What’s the right thing to do?
It often happens that a child mentions her pussy in kindergarten and the nanny scolds the parents because she was ashamed to answer the question in front of the other children.
What should we do, if we want a different approach? How and when should we talk about sex with our children? The following list is a possible help, although sex education depends on children themselves and on how many siblings they have. It is not unusual for older siblings to start discussing such things with little ones before parents do.
Whatever we do, it’s important that we should always talk about such things gradually and use words that children understand.
3-5 years old: Let girls and boys bathe together. Don’t talk about shame or being shy. If they mention that they are different, just tell them that is indeed the case and it is natural.
6-7 years old: You can read books on the human body and examine your own bodies together. From this age on, you can also tell them how babies are “made”, how they grow in mum’s belly and how they are born.
8-10 years old: You may use the difference between girls and boys to explain its use in love, having a family, conceiving and giving birth to a child and raising them.
9-12 years old: It is worth preparing girls for menstruation and everything that comes with it, including buying hygienic products. Today there are pads designed especially for teenagers, buying them can be a great mother-and-daughter experience.

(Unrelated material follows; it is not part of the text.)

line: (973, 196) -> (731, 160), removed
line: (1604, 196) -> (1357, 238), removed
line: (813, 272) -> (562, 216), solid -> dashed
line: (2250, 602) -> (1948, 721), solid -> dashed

13-15 years old: It is time for detailed sex education. If we don't want to talk about it with our daughter, it is a good idea to organise a girls' party for her and her friends where an expert guest, like a gynaecologist can answer all their questions (even in email beforehand).
Taking things gradually will help the process become natural instead of scary or mysterious. It is also very important that the first encounter with sexuality and sex should happen in a safe environment with a positive emotional background. If „fucking” is the only word the child knows, it can have a long-lasting effect on the emotional side of their love life.
Classmates and friends are very important for every child at school. Parents should always discuss with the teacher when and how sexuality, protection and hygiene will be discussed in class. If the teacher does not feel prepared, it is worth inviting the school psychologist or another expert to class.
Good examples:
A mother – seeing the sexual development of her daughter – realised that she and a few of her friends will have their first periods much sooner then expected. She discussed it with the head teacher and the agreed on how she will prepare her daughter at home for the coming menstruation and hygienic changes that come with it.